Como se utiliza la IA

Toda industria tiene una alta demanda de recursos de inteligencia artificial, en especial sistemas de respuesta a preguntas que se puedan utilizar para asistencia legal, búsquedas de pacientes, notificación de riesgo e investigación médica. Otros usos de la inteligencia artificial incluyen:

Atención a la salud

Las aplicaciones de IA pueden proporcionar lecturas personalizadas de medicina y rayos X. Los asistentes personales de atención a la salud pueden actuar como asesores, recordándole tomar sus pastillas, hacer ejercicio o comer más sano.

Retail

La inteligencia artificial proporciona recursos para compras virtuales que ofrecen recomendaciones personalizadas y analizan opciones de compra con el consumidor. Las tecnologías de gestión de inventario y disposición de sitios también se verán mejoradas con la inteligencia artificial.

Manufactura

La inteligencia artificial puede analizar datos de IoT de fábrica cuando éstos se transmiten por streaming desde equipo conectado para pronosticar carga y demanda esperadas utilizando redes recurrentes, un tipo específico de red de aprendizaje a fondo que se utiliza con datos en secuencia.

Bancos

La inteligencia artificial mejora la velocidad, la precisión y la efectividad de los esfuerzos humanos. En las instituciones financieras, se pueden emplear técnicas de inteligencia artificial para identificar qué transacciones tienen la probabilidad de ser fraudulentas, adoptar evaluación de crédito rápida y precisa, así como también automatizar de forma manual tareas de gestión de datos intensas.

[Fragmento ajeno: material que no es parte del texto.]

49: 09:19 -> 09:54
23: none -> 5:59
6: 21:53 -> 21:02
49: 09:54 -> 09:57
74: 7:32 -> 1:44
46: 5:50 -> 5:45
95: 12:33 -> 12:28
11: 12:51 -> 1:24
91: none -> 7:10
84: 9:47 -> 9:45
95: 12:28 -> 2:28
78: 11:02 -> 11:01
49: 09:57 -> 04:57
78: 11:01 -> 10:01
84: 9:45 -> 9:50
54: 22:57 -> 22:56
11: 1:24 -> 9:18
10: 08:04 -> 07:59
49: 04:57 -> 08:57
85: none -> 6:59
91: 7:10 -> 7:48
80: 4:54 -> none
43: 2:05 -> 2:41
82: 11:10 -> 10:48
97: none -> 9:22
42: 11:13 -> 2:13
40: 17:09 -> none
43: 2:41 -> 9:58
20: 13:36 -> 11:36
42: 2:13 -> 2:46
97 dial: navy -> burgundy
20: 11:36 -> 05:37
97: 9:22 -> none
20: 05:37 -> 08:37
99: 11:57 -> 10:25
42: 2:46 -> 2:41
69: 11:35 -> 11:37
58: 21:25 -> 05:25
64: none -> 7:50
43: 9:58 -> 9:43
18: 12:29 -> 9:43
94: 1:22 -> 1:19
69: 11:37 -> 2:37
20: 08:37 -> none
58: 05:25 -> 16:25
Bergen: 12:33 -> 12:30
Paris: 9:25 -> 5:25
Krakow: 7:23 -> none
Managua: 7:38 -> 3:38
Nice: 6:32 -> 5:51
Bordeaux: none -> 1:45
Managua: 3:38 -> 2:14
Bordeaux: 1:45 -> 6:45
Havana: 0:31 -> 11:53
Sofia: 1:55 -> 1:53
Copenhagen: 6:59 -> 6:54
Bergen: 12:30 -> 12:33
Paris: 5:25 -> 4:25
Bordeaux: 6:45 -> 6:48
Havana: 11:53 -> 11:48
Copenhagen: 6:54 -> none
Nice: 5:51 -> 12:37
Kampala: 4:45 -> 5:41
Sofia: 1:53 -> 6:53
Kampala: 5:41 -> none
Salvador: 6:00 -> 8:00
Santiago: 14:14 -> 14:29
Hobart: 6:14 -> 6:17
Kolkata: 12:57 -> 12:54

¿Por qué es importante la Inteligencia Artificial?

La inteligencia artificial automatiza el aprendizaje y descubrimiento repetitivos a través de datos. Es diferente de la automatización de robots basada en hardware. En lugar de automatizar tareas manuales, realiza tareas computarizadas frecuentes de alto volumen de manera confiable y sin fatiga. Para este tipo de automatización, la investigación humana sigue siendo fundamental para configurar el sistema y hacer las preguntas correctas.

IA agrega inteligencia a productos existentes. En la mayoría de los casos, la inteligencia artificial no se venderá como aplicación individual. En su lugar, los productos que ya utiliza serán mejorados con recursos de inteligencia artificial, de forma muy similar en que se agregó Siri como característica a una nueva generación de productos de Apple. La automatización, las plataformas conversacionales, los bots y las máquinas inteligentes se pueden combinar con grandes cantidades de datos para mejorar muchas tecnologías en el hogar y el trabajo.

La IA se adapta a través de algoritmos de aprendizaje progresivo para permitir que los datos realicen la programación. Encuentra estructura y regularidades en los datos de modo que el algoritmo adquiere una habilidad: el algoritmo se convierte en un clasificador o predictor. De este modo, así como el algoritmo puede aprender a jugar ajedrez, puede aprender también qué producto recomendar a continuación en línea. 

La IA analiza más datos y datos más profundos empleando redes neuronales que tienen muchas capas ocultas. Construir un sistema de detección de fraude con cinco capas ocultas era casi imposible hace unos años. Todo eso ha cambiado con increíble poder de cómputo y el Big Data. Se necesitan muchos datos para entrenar modelos de aprendizaje profundo porque aprenden directamente de los datos. 

La IA logra una increíble precisión a través de redes neuronales profundas, lo cual antes era imposible. Por ejemplo, sus interacciones con Alexa, Google Search y Google Photos están todas basadas en el aprendizaje profundo —y se siguen volviendo más precisas cuanto más las usamos.